# Thoughts on the M1?



## taddy1340 (Dec 10, 2004)

Looking at upgrading to an auto. A friend of mine has a new M1 to sell. I've never had Benellis...only Remington. Looking to use it for waterfowling...needs to be able to take a beating. Any thoughts? I'll review past posts to try to get some info as well. Thanks...

Mike


----------



## 1shotWonder (Oct 10, 2005)

definatly can take a beating. will do better than any remington on thereIMO.


----------



## driggy (Apr 26, 2005)

I shot one for upland when I lived in SD and it is an excellent gun. Nice handling qualities. May have more recoil due to lighter weight/recoil operated. If kept resonably clean, extremely reliable. Used, good condition $600-$675.


----------



## taddy1340 (Dec 10, 2004)

Thanks guys!


----------



## BROWNDOG (Nov 2, 2004)

Great gun, probably the easiest gun to take apart and clean, not many parts involved, i got one last fall, but i havent had alot of opportunities to use it, my dad really liked it and kind of took it over


----------



## roostman (Jan 20, 2006)

If it's anything like the M2 you can't 8) go wrong, I picked up a M2 last fall and love it, First Benneli I have shot and will be buying more in the future.


----------

Dataset extract ▸
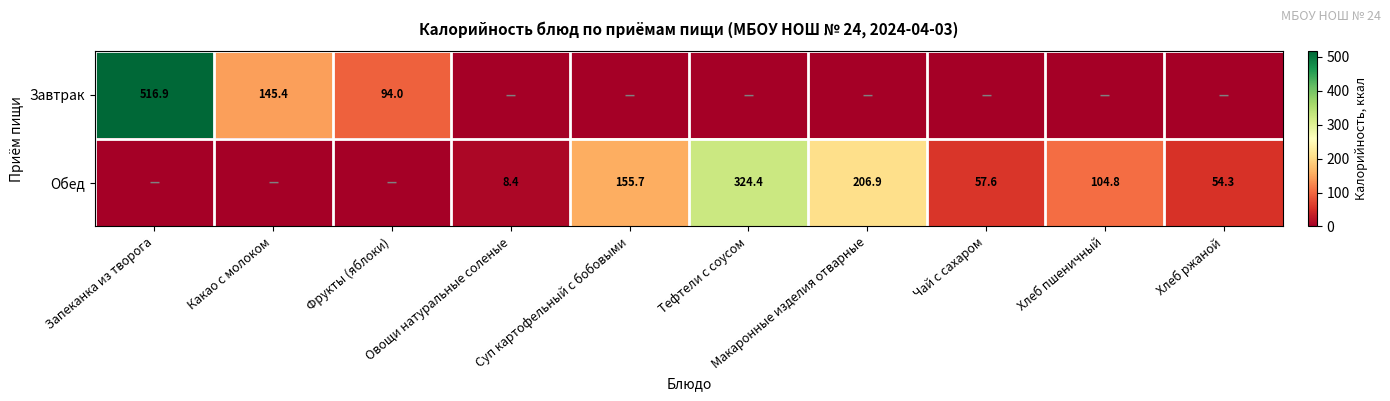

Is it true that Завтрак equals 0.0 at Суп картофельный с бобовыми?

True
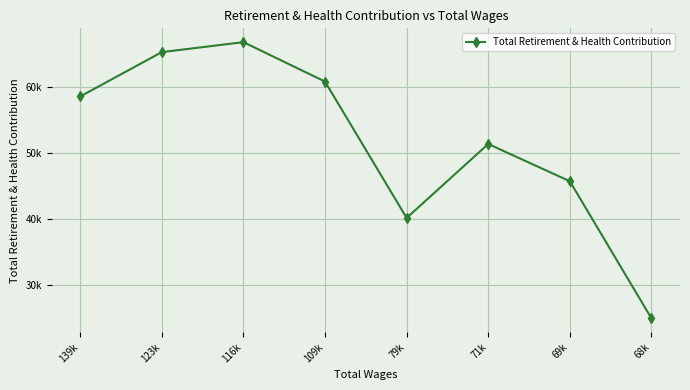

The chart shows a value of 58618 at 139k. True or false?

True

Activity A ▸
According to the M1 thread, why might the M1 have more recoil? Answer in one to three sentences.
Activity B ▸
What price range does the M1 thread give for a used M1 in good condition?
Activity C ▸
List every distinct username that posts in the M1 thread.
The data above were taken from a separate source.

Written solution A ▸
The M1 may have more recoil because it is lighter in weight and recoil operated.

Written solution B ▸
$600-$675.

Written solution C ▸
taddy1340, 1shotWonder, driggy, BROWNDOG, roostman